Estábamos esperando para comprar unos helados cuando lo vi. Su rostro mostraba las marcas de demasiadas peleas: una nariz rota y algunas cicatrices. Tenía la ropa arrugada, pero limpia. Me paré entre él y mis hijos, y usé mi espalda para levantar una pared.

La primera vez que habló, no entendí lo que dijo y simplemente asentí con la cabeza, por cortesía. Casi ni lo miré a los ojos. Como mi esposa no estaba, pensó que era padre soltero, y amablemente dijo: «Es difícil criar hijos solo, ¿no?». Algo en su tono de voz hizo que me diera vuelta para mirarlo. Solo entonces, noté que estaba con sus hijos, y me contó que su esposa había muerto hacía mucho tiempo. Sus palabras suaves contrastaban con su tosco aspecto.

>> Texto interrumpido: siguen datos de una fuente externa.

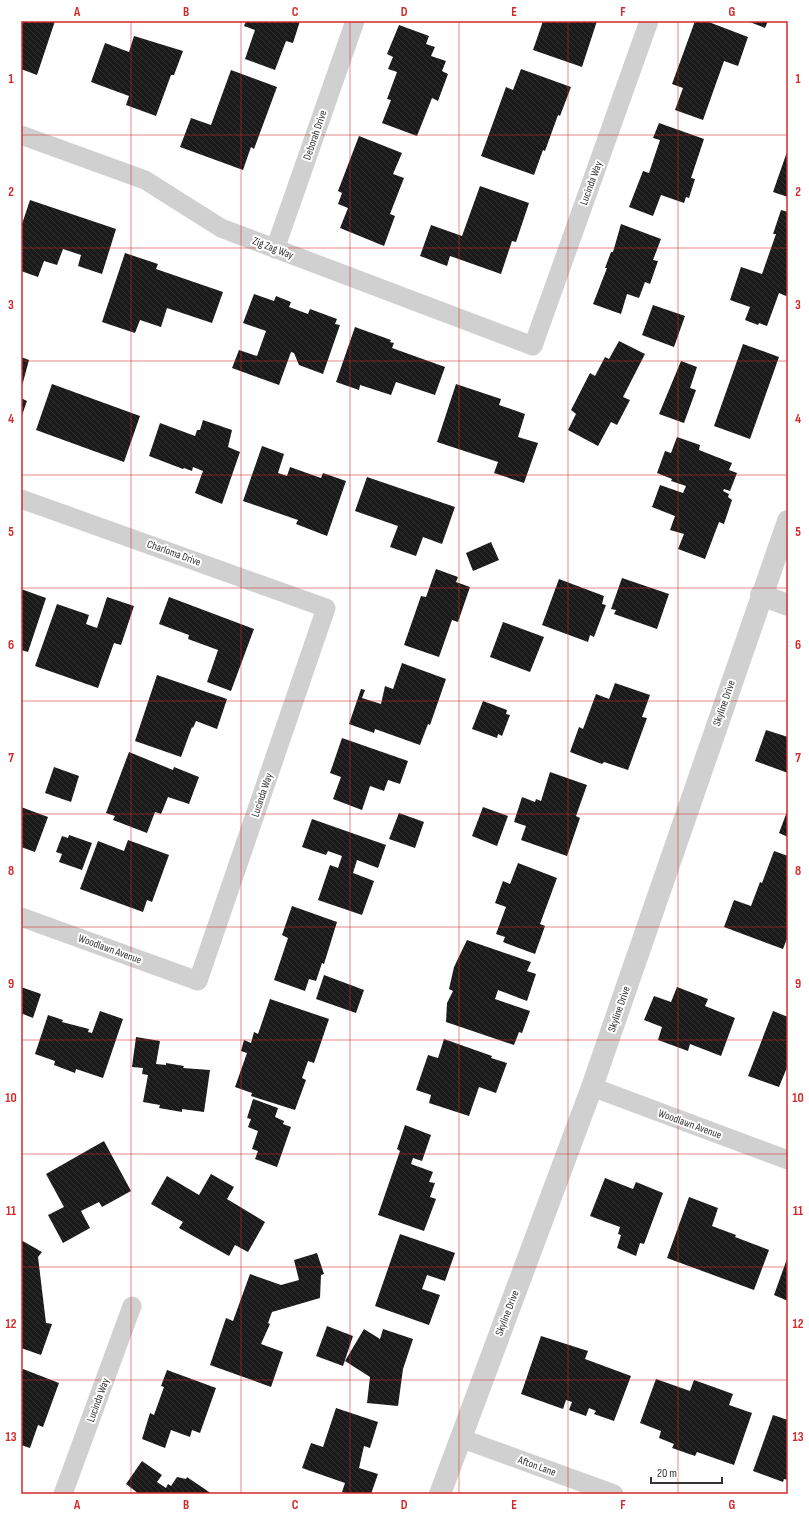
<svg xmlns="http://www.w3.org/2000/svg" width="809" height="1515" viewBox="0 0 809 1515" font-family="'Sofia Sans Condensed',sans-serif">
  <style>
    .building { fill: url(#building-back-hatch) }
    .lines { fill: none; stroke-linecap: round; stroke-linejoin: round }
    .minor { stroke: #d0d0d0; stroke-width: 19 }
    .tertiary { stroke: #d0d0d0; stroke-width: 22 }
    .grid { fill: none; stroke: #d62828; stroke-width: 1; stroke-opacity: 0.55 }
    .labels { text-anchor: middle; dominant-baseline: central; stroke-width: 4; stroke-linejoin: round; paint-order: stroke }
    .street-label { font-size: 11px; fill: #333; stroke: #fff }
    .neatline { fill: none; stroke: #d62828; stroke-width: 1.5 }
    .grid-label { font-size: 13px; text-anchor: middle; font-weight: bold; fill: #d62828 }
  </style>
  <defs>
    <pattern id="building-back-hatch" width="6" height="6" patternUnits="userSpaceOnUse"><rect width="6" height="6" fill="#1a1a1a"/><path d="M-1 5l2 2M0 0l6 6M5-1l2 2" fill="none" stroke="#333"/></pattern>
  </defs>
  <rect width="100%" height="100%" fill="#fff"/>
  <!-- building -->
  <path class="building" d="M21 21H55L37 75 21 69Z
    M246 21H300L293 43 286 41 275 70 245 59 255 30 244 26Z
    M543 21H597L582 67 533 50Z
    M695 21H706L748 37 738 66 724 61 703 120 675 110 683 88 672 84Z
    M747 21H768L765 28Z
    M399 25 429 36 426 44 435 47 431 56 446 61 442 71 448 74 438 101 432 98 417 136 382 123 391 100 387 99 397 72 388 69 393 57 387 54Z
    M134 36 183 51 174 75H171L156 116 126 105 129 96 91 82 105 43 129 52Z
    M521 69 571 87 560 116 558 115 545 151 543 150 534 175 481 156 506 87 513 90Z
    M231 70 277 87 254 149 251 147 243 170 180 147 191 118 211 125Z
    M659 123 704 139 691 178 695 179 689 198 686 197 684 203 661 195 653 216 629 207 643 171 649 173 660 140 653 138Z
    M359 136 402 153 393 174 404 178 390 214 395 216 384 246 340 228 348 208 338 204 342 193 338 191Z
    M788 149V197L773 192Z
    M480 186 529 203 516 242 512 241 501 274 450 256 447 266 420 256 431 225 462 236Z
    M30 200 116 229 102 274 78 266 81 255 63 249 57 265 44 261 38 277 21 271V227Z
    M781 210 788 212V292L786 296 779 293 767 326 759 323 758 325 745 320 750 307 730 300 741 267 762 274 776 234H773Z
    M621 224 661 239 653 260 658 261 650 284 645 282 639 298 627 294 621 314 593 304 607 268H605L611 252H613Z
    M125 253 158 264 156 269 223 292 212 323 167 308 161 327 140 320 135 333 102 322Z
    M254 294 274 301 276 296 291 302 289 307 308 314 310 309 337 319 335 324 340 325 323 374 299 365 294 353 291 352 279 385 232 368 239 350 257 356 266 331 243 323Z
    M653 305 685 316 674 347 642 335Z
    M355 327 391 340 390 342 394 343 392 348 445 367 435 395 396 382 391 395 360 385 359 390 336 382Z
    M619 341 645 354 623 397 630 400 617 425 611 422 598 446 568 430 576 414 571 410 590 373 595 376 605 357 609 359Z
    M743 344 779 357 750 439 714 426Z
    M21 357 29 360 22 386H21Z
    M681 361 697 367 690 388 696 390 684 423 659 414Z
    M52 384 140 416 124 462 36 430Z
    M456 384 501 399 499 405 525 414 518 437 538 443 524 483 494 473 498 462 437 442Z
    M21 398 27 401 21 418Z
    M203 420 232 430 228 447 240 452 222 504 195 493 203 471 193 467 192 471 184 468 183 469 149 456 160 423 195 436 197 430H200Z
    M677 437 700 445 699 450 732 463 729 470 737 473 730 491 724 489 723 491 729 494 728 497 732 500 724 524 719 522 705 559 678 549 684 534 670 530 675 516 652 507 660 485 683 493 686 486 671 481 672 479 657 473 665 451 671 453Z
    M262 446 284 454 278 473 287 476 290 467 321 478 323 473 346 481 327 536 296 524 298 520 243 501Z
    M367 477 455 507 442 544 423 537 416 556 390 547 398 526 355 511Z
    M491 542 499 560 473 571 466 553Z
    M436 569 458 577 456 582 470 587 458 622 452 620 439 657 404 645 421 596 426 597Z
    M622 578 669 594 657 629 614 614 616 610 611 609Z
    M559 579 604 596 602 604 606 605 594 637 590 635 588 642 542 625Z
    M21 589 46 598 28 652 21 650Z
    M107 597 134 606 121 645 114 643 98 688 35 666 57 604 89 615 86 624 97 628Z
    M169 597 254 629 231 691 207 682 218 650 188 639 189 635 159 624Z
    M503 622 544 637 530 672 490 657Z
    M402 663 446 679 430 725 428 724 420 745 375 729 374 733 349 724 361 689 365 690 362 698 381 704 385 686 393 689Z
    M157 675 227 699 217 729 196 721 193 728 192 727 181 757 135 741Z
    M615 683 650 695 642 717 647 718 628 770 604 762 602 764 570 752 579 727 583 729 596 694 609 699Z
    M483 701 507 710 506 714 510 715 502 736 498 734 497 738 472 729Z
    M766 730 788 737V773L755 761Z
    M342 738 408 761 400 784 388 780 384 791 370 786 362 810 333 799 341 777 330 773Z
    M129 752 173 770 174 767 199 777 189 804 168 797 161 814 155 812 147 833 113 820 115 816 106 813Z
    M54 767 79 776 71 802 45 793Z
    M550 772 587 785 576 816 580 818 567 856 521 840 526 826 514 822 522 797 535 802 536 799 541 801Z
    M21 807 48 817 35 852 21 847Z
    M483 807 508 816 497 846 472 836Z
    M788 809V837L779 833Z
    M399 813 424 822 415 848 389 839Z
    M312 819 386 845 378 868 357 860 353 873 374 881 362 915 318 900 330 865 338 868 342 856 328 851 326 855 302 847Z
    M69 835 92 843 82 870 59 862 62 854 56 852 62 836 68 838Z
    M128 840 169 855 152 902 147 900 143 912 80 889 98 841 124 851Z
    M774 851 788 856V936L783 949 724 927 734 900 751 906 760 882 762 883Z
    M518 863 557 878 540 924 545 926 535 954 503 942 505 937 496 934 506 907 495 903 503 881 510 884Z
    M292 906 337 922 324 964 322 963 316 981 309 979 305 991 274 980 288 938 282 935Z
    M467 940 531 962 527 971 536 974 527 1001 498 990 495 999 530 1011 522 1033 519 1032 514 1045 446 1022 447 1003 453 991 449 989 454 967Z
    M324 975 364 990 356 1013 316 999Z
    M21 987 41 994 33 1018 23 1014 21 1019Z
    M677 987 708 999 705 1006 735 1018 721 1056 690 1044 688 1051 658 1040 662 1027 644 1020 654 996 671 1002Z
    M270 999 329 1019 314 1063 308 1061 302 1078 306 1080 295 1110 251 1096 252 1093 235 1087 247 1053 241 1051 244 1040 251 1043 254 1032 258 1034Z
    M100 1011 123 1019 103 1078 76 1069 75 1073 54 1065 55 1061 35 1054 48 1015 63 1020 62 1022 89 1029 88 1032 92 1033Z
    M773 1011 788 1017V1065L779 1087 748 1076Z
    M136 1037 160 1041 156 1064 166 1065V1063L184 1066 183 1068 210 1070 204 1112 182 1109V1112L159 1108 160 1105 143 1102 148 1075 142 1074 143 1068 132 1067Z
    M444 1039 492 1056 491 1058 507 1063 496 1093 479 1087 469 1116 429 1103 431 1095 416 1090 428 1055 438 1058Z
    M253 1099 278 1108 275 1117 284 1121 283 1124 291 1127 277 1167 255 1159 258 1151 252 1149 258 1131 248 1127 251 1119 247 1118Z
    M405 1125 431 1135 422 1161 413 1158 411 1164 433 1172 429 1182 435 1183 430 1197 436 1199 424 1231 378 1215 400 1151 397 1149Z
    M104 1141 131 1191 102 1207 99 1202 81 1211 90 1228 63 1243 48 1215 64 1207 46 1174Z
    M211 1174 234 1187 227 1199 265 1222 248 1252 235 1245 229 1256 179 1228 183 1222 151 1204 167 1176 199 1195Z
    M605 1178 633 1189 636 1182 663 1193 644 1244 640 1243 636 1256 617 1248 621 1235 618 1234 620 1227 590 1216Z
    M689 1197 718 1208 712 1226 736 1235 735 1237 769 1250 754 1290 667 1258Z
    M400 1234 455 1253 445 1281 427 1275 422 1289 440 1295 429 1325 375 1306Z
    M21 1240 42 1252 38 1257 46 1323 52 1324 41 1355 21 1348Z
    M317 1253 324 1274 321 1275 320 1298 272 1312 268 1323 270 1324 261 1344 283 1352 271 1387 210 1365 226 1318 233 1321 250 1274 281 1285 299 1280 294 1260Z
    M788 1256V1301L774 1295Z
    M327 1326 353 1336 343 1366 316 1356Z
    M364 1329 380 1339 383 1329 413 1339 403 1369 398 1406 367 1403 370 1377 345 1361Z
    M541 1336 588 1351 585 1359 631 1376 614 1421 594 1414 596 1411 589 1408 586 1416 569 1410 572 1402 566 1400 563 1409 521 1394Z
    M23 1369 59 1383 43 1427 38 1425 30 1448 21 1445V1374Z
    M167 1370 216 1388 200 1433 192 1430 190 1437 171 1430 165 1448 142 1439 150 1413 154 1415 164 1387 161 1386Z
    M656 1379 690 1391 694 1380 733 1394 729 1405 752 1413 734 1465 697 1452 695 1456 672 1448 674 1444 659 1438 661 1431 640 1423Z
    M336 1408 378 1422 370 1448 364 1446 359 1468 378 1474 371 1494H349L342 1492 345 1483 302 1468 311 1443 323 1447Z
    M773 1415 788 1420V1480L784 1479 783 1482 753 1471Z
    M142 1461 162 1475 157 1482 166 1488 168 1484 171 1486 177 1477 186 1479 187 1477 212 1494H139L126 1484Z"/>
  <g class="lines">
    <!-- minor -->
    <path class="minor" d="M21 135 145 180 221 228 533 346 649 21
      M275 249 355 21
      M21 499 326 608 198 981 21 917
      M592 1087 788 1160
      M460 1438 614 1494
      M63 1494 132 1306"/>
    <!-- tertiary -->
    <path class="tertiary" d="M761 595 788 605
      M440 1494 592 1087 788 521"/>
  </g>
  <!-- grid -->
  <path class="grid" d="M131 21V1494M241 21V1494M350 21V1494M459 21V1494M568 21V1494M678 21V1494M21 135H788M21 248H788M21 361H788M21 475H788M21 588H788M21 701H788M21 814H788M21 927H788M21 1040H788M21 1154H788M21 1267H788M21 1380H788"/>
  <g class="labels">
    <!-- street labels -->
    <g class="street-label">
      <text transform="translate(315 135) rotate(-71)">Deborah Drive</text>
      <text transform="translate(591 183) rotate(-70)">Lucinda Way</text>
      <text transform="translate(273 248) rotate(21)">Zig Zag Way</text>
      <text transform="translate(174 553) rotate(20)">Charloma Drive</text>
      <text transform="translate(724 703) rotate(-71)">Skyline Drive</text>
      <text transform="translate(262 795) rotate(-71)">Lucinda Way</text>
      <text transform="translate(110 949) rotate(20)">Woodlawn Avenue</text>
      <text transform="translate(619 1009) rotate(-71)">Skyline Drive</text>
      <text transform="translate(690 1124) rotate(20)">Woodlawn Avenue</text>
      <text transform="translate(507 1313) rotate(-69)">Skyline Drive</text>
      <text transform="translate(98 1400) rotate(-70)">Lucinda Way</text>
      <text transform="translate(537 1466) rotate(20)">Afton Lane</text>
    </g>
  </g>
  <!-- border -->
  <rect width="809" height="1515" fill="none" stroke="#ffffff" stroke-width="44"/>
  <!-- scale -->
  <path d="M651 1477v6h71v-6" fill="none" stroke="#333333" stroke-width="2"/>
  <text x="657" y="1477" font-size="12" fill="#333333" stroke="#ffffff" stroke-width="3" paint-order="stroke">20 m</text>
  <rect x="22" y="22" width="765" height="1471" class="neatline"/>
  <g class="grid-label">
    <text x="77" y="16">A</text>
    <text x="186" y="16">B</text>
    <text x="295" y="16">C</text>
    <text x="404" y="16">D</text>
    <text x="514" y="16">E</text>
    <text x="623" y="16">F</text>
    <text x="732" y="16">G</text>
    <text x="11" y="83">1</text>
    <text x="798" y="83">1</text>
    <text x="11" y="196">2</text>
    <text x="798" y="196">2</text>
    <text x="11" y="309">3</text>
    <text x="798" y="309">3</text>
    <text x="11" y="423">4</text>
    <text x="798" y="423">4</text>
    <text x="11" y="536">5</text>
    <text x="798" y="536">5</text>
    <text x="11" y="649">6</text>
    <text x="798" y="649">6</text>
    <text x="11" y="762">7</text>
    <text x="798" y="762">7</text>
    <text x="11" y="875">8</text>
    <text x="798" y="875">8</text>
    <text x="11" y="988">9</text>
    <text x="798" y="988">9</text>
    <text x="11" y="1102">10</text>
    <text x="798" y="1102">10</text>
    <text x="11" y="1215">11</text>
    <text x="798" y="1215">11</text>
    <text x="11" y="1328">12</text>
    <text x="798" y="1328">12</text>
    <text x="11" y="1441">13</text>
    <text x="798" y="1441">13</text>
    <text x="77" y="1509">A</text>
    <text x="186" y="1509">B</text>
    <text x="295" y="1509">C</text>
    <text x="404" y="1509">D</text>
    <text x="514" y="1509">E</text>
    <text x="623" y="1509">F</text>
    <text x="732" y="1509">G</text>
  </g>
</svg>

¡Fue una lección para mí! De nuevo, no había observado más allá de las apariencias. Jesús también se encontró con personas cuyo aspecto podría haberlo alejado, incluso el endemoniado del que habla el pasaje de hoy (Marcos 5:1-20). Sin embargo, Él veía las necesidades del corazón y las suplía.

Cristo siempre nos mira con amor, aunque tengamos cicatrices del pecado y una naturaleza estropeada que afecta nuestra fidelidad. Quiera Dios ayudarnos a reemplazar nuestra arrogancia con el corazón amoroso del Señor.